Psicoterapia


Il termine ‘psicoterapia’ viene dal greco psiche (anima, soffio vitale) e da therapeia (cura), per cui in termini letterali il suo significato è prendersi cura dell’anima.

La Psicoterapia Adleriana è una psicoterapia psicodinamica basata sugli assunti teorici della Psicologia Individuale Comparata di Alfred Adler, una teoria che abbraccia sostanzialmente tre aree applicative fondamentali: la psicologia clinica, la psicologia di comunità e la psicoterapia analitica, per il ricorso al concetto di “inconscio” che la pone di diritto fra le psicologie del profondo.

Le tecniche usate sono comuni e condivise con le altre Scuole Psicoanalitiche, però ne esistono delle altre specifiche della matrice adleriana: analisi dei primi ricordi infantili, ricostruzione della storia infantile finalizzata alla formazione dello stile di vita, analisi dello stile di vita, libere associazioni, analisi dei sogni, l’analisi del transfert e lo svelamento delle finzioni, cioè il modo in cui sono stati registrati gli eventi psicologici e biologici, in modo tale che l’individuo non sia riuscito a compensarne gli sviluppi in modo adeguato.

Ai primi ricordi Adler attribuisce molta importanza perché rappresentano quei processi emozionali che formano lo stile di vita della persona e la loro analisi permette di comprendere le mete del soggetto. Adler definisce il comportamento dell’individuo, come espressione di un progetto solo in parte cosciente, e teleologicamente orientato al perseguimento di una maggiore stabilità e sicurezza. Quando eventi esistenziali improvvisi o relazioni interpersonali negative modificano l’immagine si sé ed il valore dei propri obiettivi, la persona diviene insicura e disorientata.
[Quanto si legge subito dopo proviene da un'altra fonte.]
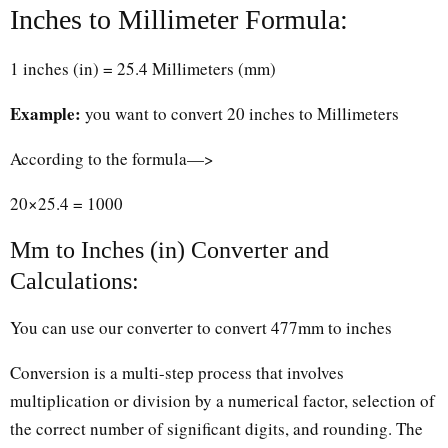
Inches to Millimeter Formula:
1 inches (in) = 25.4 Millimeters (mm)
Example:
you want to convert 20 inches to Millimeters
According to the formula—>
20×25.4 = 1000
Mm to Inches (in) Converter and
Calculations:
You can use our converter to convert 477mm to inches
Conversion is a multi-step process that involves
multiplication or division by a numerical factor, selection of
the correct number of significant digits, and rounding. The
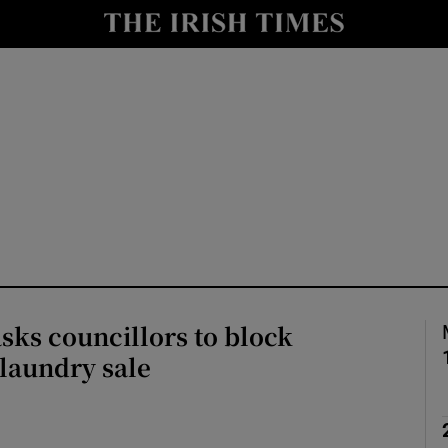
Show Culture sub sections
nt
Show Environment sub sections
y
Show Technology sub sections
Show Science sub sections
ks councillors to block
laundry sale
Show Motors sub sections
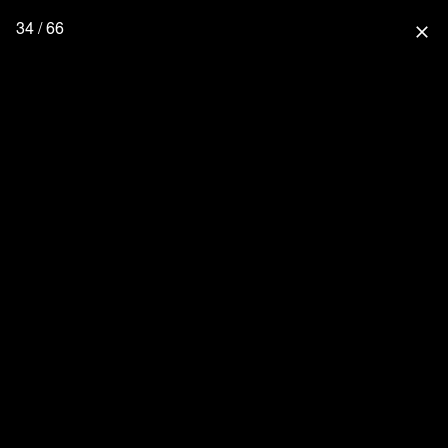
34 / 66
close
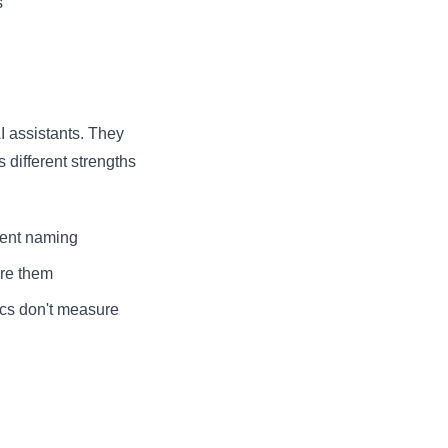
s
I assistants. They
different strengths
stent naming
ore them
ics don't measure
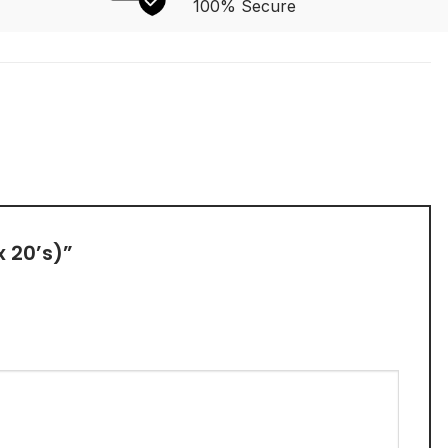
100% Secure
x 20’s)”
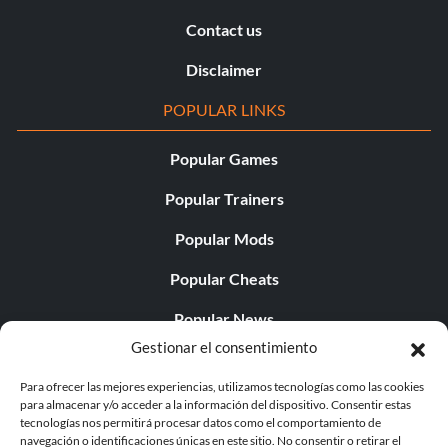
Contact us
Disclaimer
POPULAR LINKS
Popular Games
Popular Trainers
Popular Mods
Popular Cheats
Popular News
Gestionar el consentimiento
Popular Editorials
Para ofrecer las mejores experiencias, utilizamos tecnologías como las cookies
Popular Free Games
para almacenar y/o acceder a la información del dispositivo. Consentir estas
tecnologías nos permitirá procesar datos como el comportamiento de
LATEST UPDATES
navegación o identificaciones únicas en este sitio. No consentir o retirar el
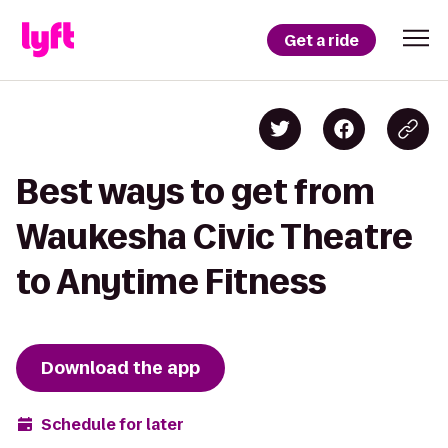
Get a ride
Best ways to get from
Waukesha Civic Theatre
to Anytime Fitness
Download the app
Schedule for later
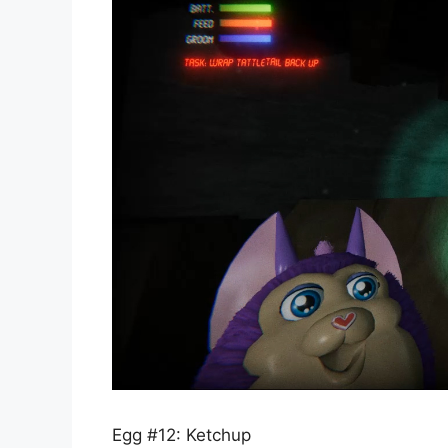
Egg #12: Ketchup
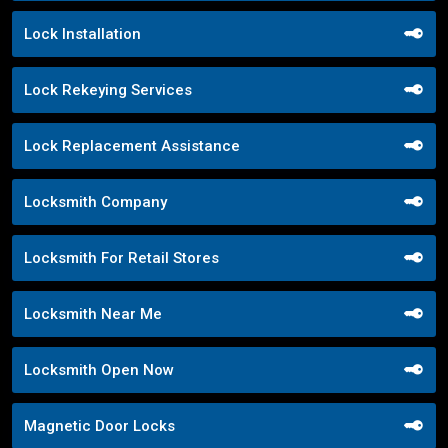
Lock Installation
Lock Rekeying Services
Lock Replacement Assistance
Locksmith Company
Locksmith For Retail Stores
Locksmith Near Me
Locksmith Open Now
Magnetic Door Locks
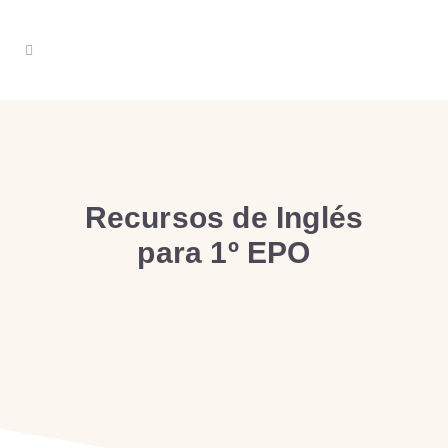
Recursos de Inglés
para 1º EPO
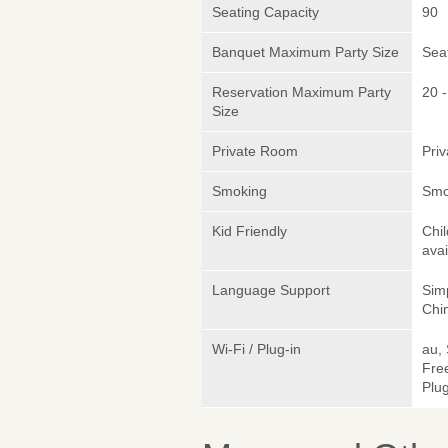
Seating Capacity
90
Banquet Maximum Party Size
Sea
Reservation Maximum Party
20 -
Size
Private Room
Pri
Smoking
Smo
Kid Friendly
Chi
avai
Language Support
Sim
Chin
Wi-Fi / Plug-in
au,
Fre
Plug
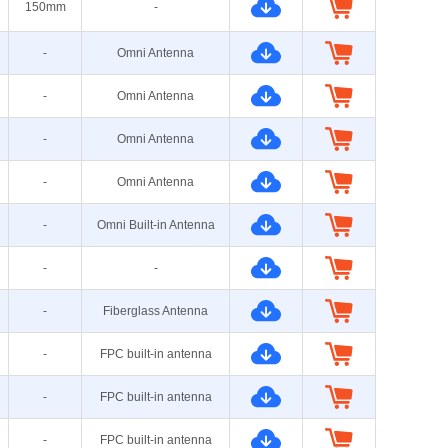
150mm
-
-
Omni Antenna
-
Omni Antenna
-
Omni Antenna
-
Omni Antenna
-
Omni Built-in Antenna
-
-
-
Fiberglass Antenna
-
FPC built-in antenna
-
FPC built-in antenna
-
FPC built-in antenna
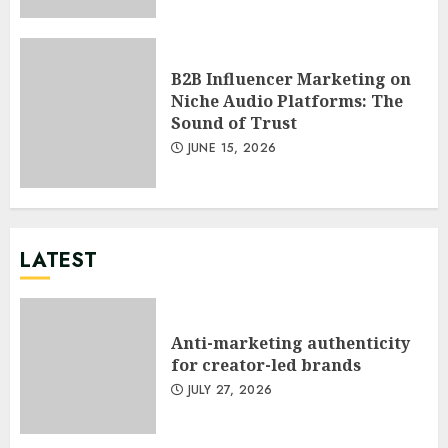
B2B Influencer Marketing on
Niche Audio Platforms: The
Sound of Trust
JUNE 15, 2026
LATEST
Anti-marketing authenticity
for creator-led brands
JULY 27, 2026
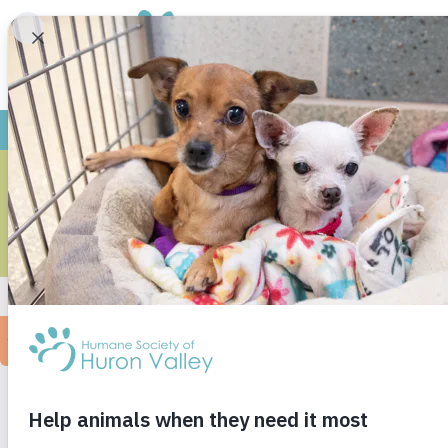
REY
I’ll never forget coming in to look at the ani
of her cage. I sat next to her and slowly coaxe
brought her outside, she said, “she’s very shy
knew I had to have her. I spent the rest of the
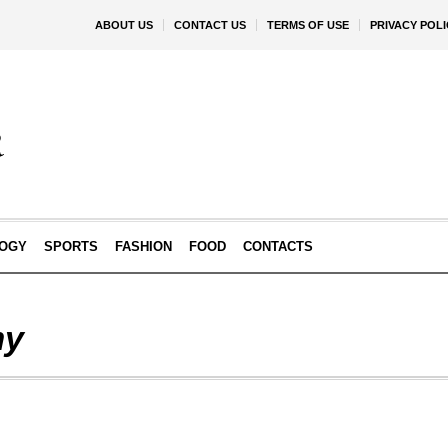
ABOUT US
CONTACT US
TERMS OF USE
PRIVACY POLI
OGY
SPORTS
FASHION
FOOD
CONTACTS
my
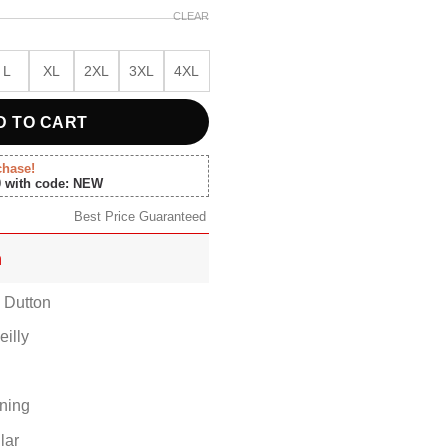
CLEAR
L
XL
2XL
3XL
4XL
D TO CART
chase!
0 with code: NEW
Best Price Guaranteed
n
h Dutton
eilly
ining
lar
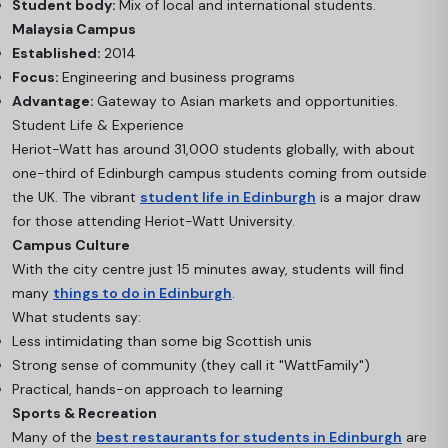
Student body:
Mix of local and international students.
Malaysia Campus
Established:
2014
Focus:
Engineering and business programs
Advantage:
Gateway to Asian markets and opportunities.
Student Life & Experience
Heriot-Watt has around 31,000 students globally, with about
one-third of Edinburgh campus students coming from outside
the UK. The vibrant
student life in Edinburgh
is a major draw
for those attending Heriot-Watt University.
Campus Culture
With the city centre just 15 minutes away, students will find
many
things to do in Edinburgh
.
What students say:
Less intimidating than some big Scottish unis
Strong sense of community (they call it "WattFamily")
Practical, hands-on approach to learning
Sports & Recreation
Many of the
best restaurants for students in Edinburgh
are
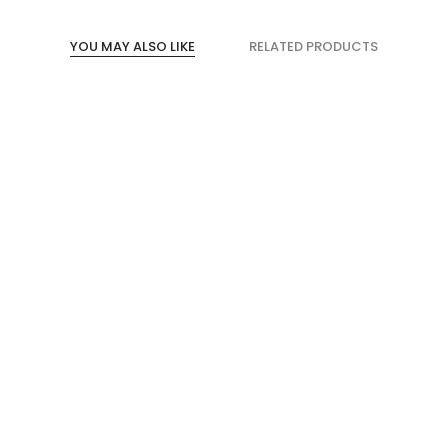
YOU MAY ALSO LIKE
RELATED PRODUCTS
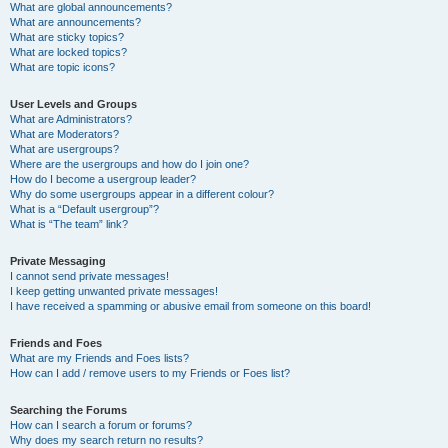
What are global announcements?
What are announcements?
What are sticky topics?
What are locked topics?
What are topic icons?
User Levels and Groups
What are Administrators?
What are Moderators?
What are usergroups?
Where are the usergroups and how do I join one?
How do I become a usergroup leader?
Why do some usergroups appear in a different colour?
What is a “Default usergroup”?
What is “The team” link?
Private Messaging
I cannot send private messages!
I keep getting unwanted private messages!
I have received a spamming or abusive email from someone on this board!
Friends and Foes
What are my Friends and Foes lists?
How can I add / remove users to my Friends or Foes list?
Searching the Forums
How can I search a forum or forums?
Why does my search return no results?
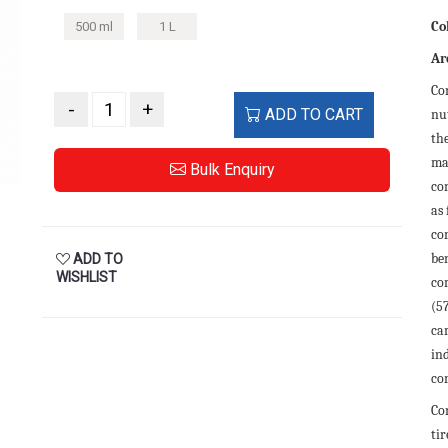
Co
500 ml
1 L
Ar
Co
-
+
ADD TO CART
nut
th
ma
Bulk Enquiry
con
as
co
be
ADD TO
WISHLIST
co
(5
ca
in
cor
Cor
tir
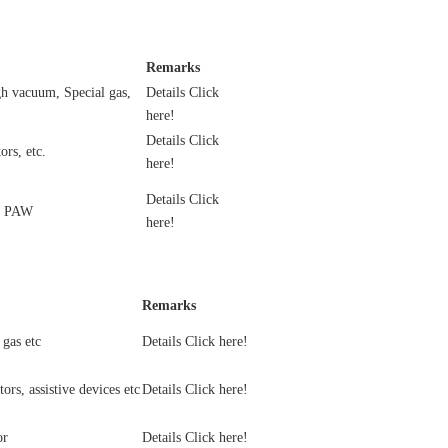
Remarks
h vacuum, Special gas,
Details Click
here!
Details Click
ors, etc.
here!
Details Click
, PAW
here!
Remarks
gas etc
Details Click here!
ors, assistive devices etc
Details Click here!
or
Details Click here!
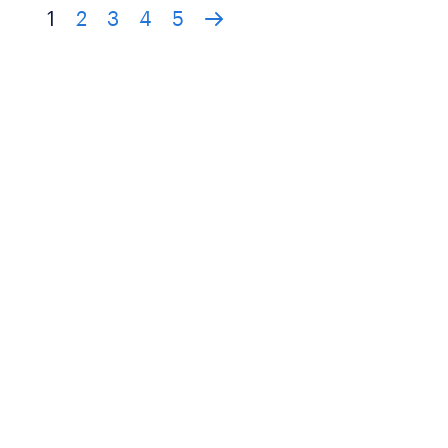
1
2
3
4
5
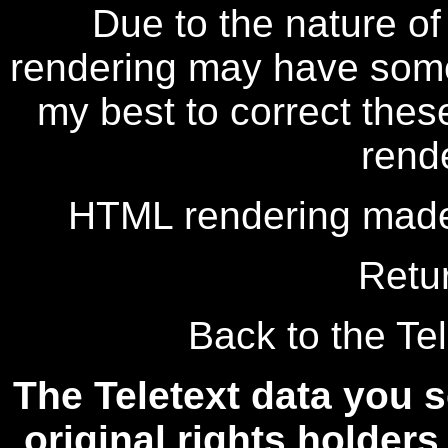
Due to the nature of
rendering may have some 
my best to correct thes
rend
HTML rendering made
Retu
Back to the Tel
The Teletext data you s
original rights holders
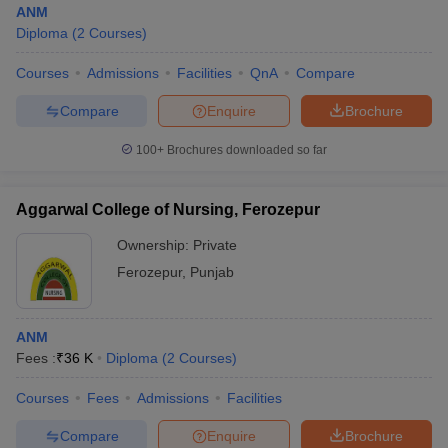
ANM
Diploma
(
2
Courses
)
Courses
Admissions
Facilities
QnA
Compare
Compare
Enquire
Brochure
100+
Brochures downloaded so far
Cutoff
NEET PG Counselling
nselling
NEET MDS Cutoff
Aggarwal College of Nursing, Ferozepur
Ownership:
Private
T Cutoff
Sc Nursing Fees Structure
AIIMS BSc Nursing Result
AIIMS BSc Nursin
Ferozepur
,
Punjab
ANM
Fees :
₹
36 K
Diploma
(
2
Courses
)
ctor
Courses
Fees
Admissions
Facilities
Compare
Enquire
Brochure
olleges in Bangalore
Medical Colleges in Chennai
Medical Colleges in K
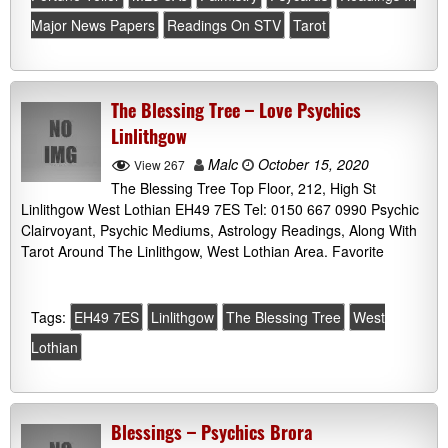
Major News Papers
Readings On STV
Tarot
The Blessing Tree – Love Psychics
Linlithgow
Malc
October 15, 2020
View 267
The Blessing Tree Top Floor, 212, High St
Linlithgow West Lothian EH49 7ES Tel: 0150 667 0990 Psychic
Clairvoyant, Psychic Mediums, Astrology Readings, Along With
Tarot Around The Linlithgow, West Lothian Area. Favorite
Tags:
EH49 7ES
Linlithgow
The Blessing Tree
West
Lothian
Blessings – Psychics Brora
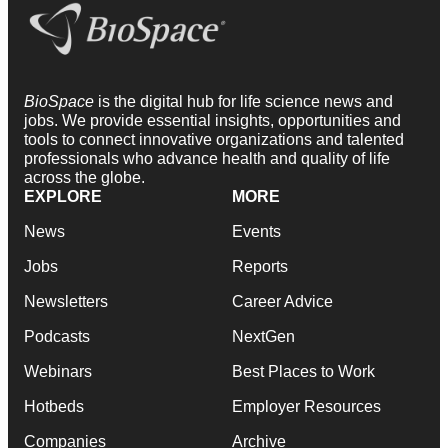
BioSpace
is the digital hub for life science news and
jobs. We provide essential insights, opportunities and
tools to connect innovative organizations and talented
professionals who advance health and quality of life
across the globe.
EXPLORE
MORE
News
Events
Jobs
Reports
Newsletters
Career Advice
Podcasts
NextGen
Webinars
Best Places to Work
Hotbeds
Employer Resources
Companies
Archive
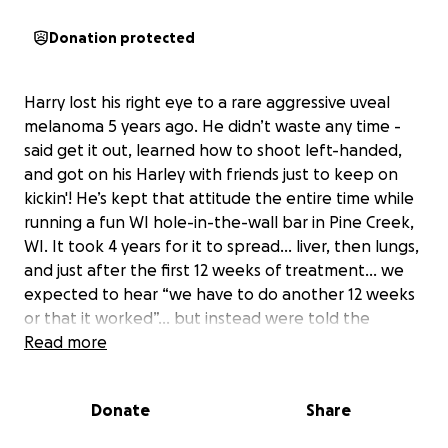
Donation protected
Harry lost his right eye to a rare aggressive uveal
melanoma 5 years ago. He didn’t waste any time -
said get it out, learned how to shoot left-handed,
and got on his Harley with friends just to keep on
kickin'! He’s kept that attitude the entire time while
running a fun WI hole-in-the-wall bar in Pine Creek,
WI. It took 4 years for it to spread… liver, then lungs,
and just after the first 12 weeks of treatment… we
expected to hear “we have to do another 12 weeks
or that it worked”… but instead were told the
cancer did the opposite and spread more and it's
Read more
terminal - no treatment that will cure it or make it
worth the hell he’d go through… so you need to live
Donate
Share
the next 4-6 months like you want to.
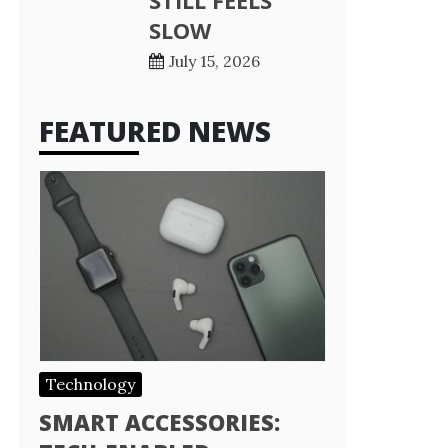
STILL FEELS
SLOW
July 15, 2026
FEATURED NEWS
Technology
SMART ACCESSORIES:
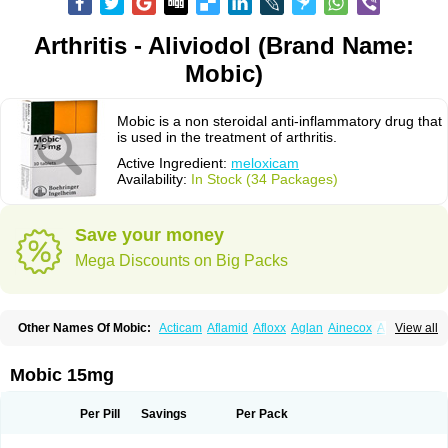
Arthritis - Aliviodol (Brand Name:
Mobic)
Mobic is a non steroidal anti-inflammatory drug that
is used in the treatment of arthritis.
Active Ingredient:
meloxicam
Availability:
In Stock (34 Packages)
Save your money
Mega Discounts on Big Packs
Other Names Of Mobic:
Acticam
Aflamid
Afloxx
Aglan
Ainecox
Aliviodol
View all
Animelox
Anposel
Anpre
Antrend
Areloger
Aremil
Arthrobic
Artrifilm
Artriflam
Artrilom
Artrilox
Artrozan
Aspicam
Atiflam
Atrozan
Axius
Bexx
Bicapain
Bienex
Bioflac
Bioxicam
Bixicam
Bronax
Brosiral
Cameloc
Mobic 15mg
Camelot
Camelox
Celomix
Co meloxicam
Coxamer
Coxflam
Coxicam
Coxylan
Desinflamex
Docmeloxi
Doctinon
Dolocam
Dolxicam
Dominadol
Duplicam
Ecax
Ecwin
Enflar
Examel
Exel
Exen
Farmelox
Per Pill
Savings
Per Pack
Flamoxi
Flasicox
Flexicam
Flexidol
Flexium
Flexiver
Flexocam
Flexol
Flodin
Flumidon
Gesicox
Hyflex
Iamaxicam
Iaten
Iconal
Ilacox
Indager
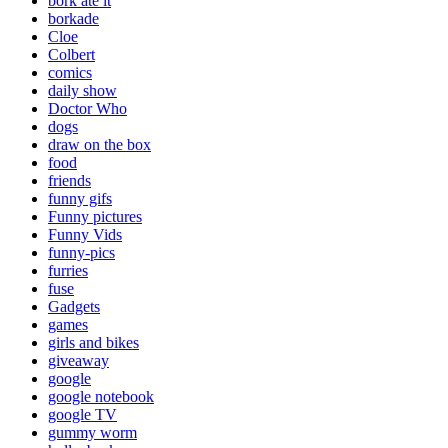
bork ate it
borkade
Cloe
Colbert
comics
daily show
Doctor Who
dogs
draw on the box
food
friends
funny gifs
Funny pictures
Funny Vids
funny-pics
furries
fuse
Gadgets
games
girls and bikes
giveaway
google
google notebook
google TV
gummy worm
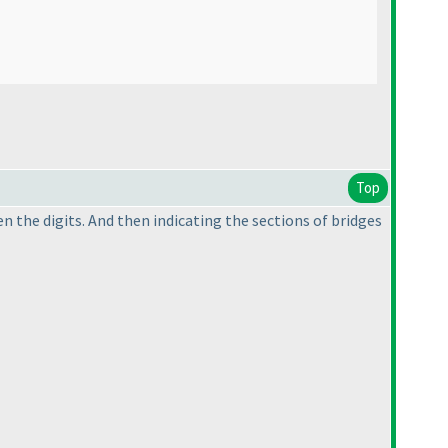
Top
n the digits. And then indicating the sections of bridges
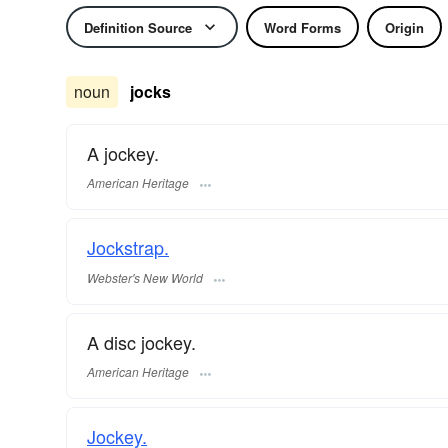
Definition Source
Word Forms
Origin
noun
jocks
A jockey.
American Heritage
Jockstrap.
Webster's New World
A disc jockey.
American Heritage
Jockey.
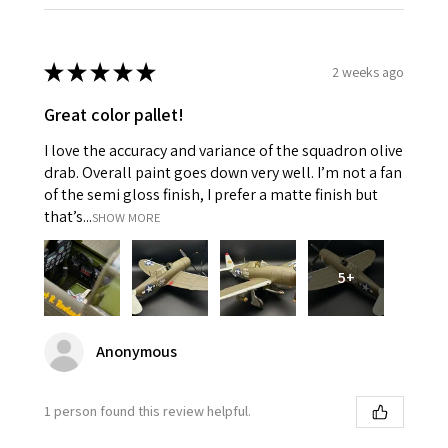
★
★
★
★
★
2 weeks ago
Great color pallet!
I love the accuracy and variance of the squadron olive
drab. Overall paint goes down very well. I’m not a fan
of the semi gloss finish, I prefer a matte finish but
that’s...
SHOW MORE
5+
Anonymous
1 person found this review helpful.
La Psicoterapia Adleriana può essere definita come una professione artistica che coinvolge una diade: analista-paziente concepita come una coppia creativa. Le due persone ne sono coinvolte non solo razionalmente, ma soprattutto in tutte le loro faccettature emozionali, è per questo motivo che, quel terapeuta adleriano, nel rapporto con quello specifico paziente, crea un legame unico, che non sarà mai uguale a nessun altro perché troppe dinamiche inter-intrapsichiche ne entrano a far parte.
E’ fondamentale che il paziente capisca che fare terapia non significa semplicemente raccontare quello che succede, ma significa entrare nel proprio modo di essere ed entrare nel proprio mondo interno, attraverso i fatti che lui stesso porta.

Secondo la psicoterapia adleriana il comportamento umano e le sue manifestazioni, consce ed inconsce, sono determinate dallo Stile di vita, impronta unica ed originale, che caratterizza il modo di essere, i pensieri, le opinioni, le emozioni, i sentimenti di ogni singolo individuo, nel rapporto con se stesso ma soprattutto nel rapporto con l’altro diverso da sé.

Obiettivo del lavoro terapeutico è riportare i pazienti a sperimentare la fiducia in se stessi e nei propri simili, riducendo la distanza tra sé e il mondo ed affrontando i compiti e le responsabilità evitati. Ciò significa ri-portare il paziente a consapevolizzare se stesso secondo uno stile di vita più sano nei tre compiti vitali: amore, lavoro e socialità.
Attraverso il terapeuta il paziente deve interiorizzare quella parte buona, che gli permette di vedere le parti di sé che non funzionano, recuperandole attraverso l’accoglienza e la solidità del professionista. Le caratteristiche che dovrebbe possedere un terapeuta adleriano sono: empatia, consapevolezza, creatività, apertura, flessibilità, tutti prerequisiti che deve prima di tutto utilizzare nella sua quotidianità.

Il metodo adleriano si adatta sia in percorsi con adulti che con bambini, fornendo loro un approccio di educazione terapeutica, attraverso l’incoraggiamento nel superare i propri complessi e favorire l’espressione del proprio sé creativo, all’interno di una relazione solida.
Il terapeuta adleriano conduce i colloqui come dialoghi, non chiede soltanto, ma interviene, parla, per offrire al paziente un terzo occhio, un terzo punto di vista sul quale poter sviluppare le proprie riflessioni verso l’autenticità.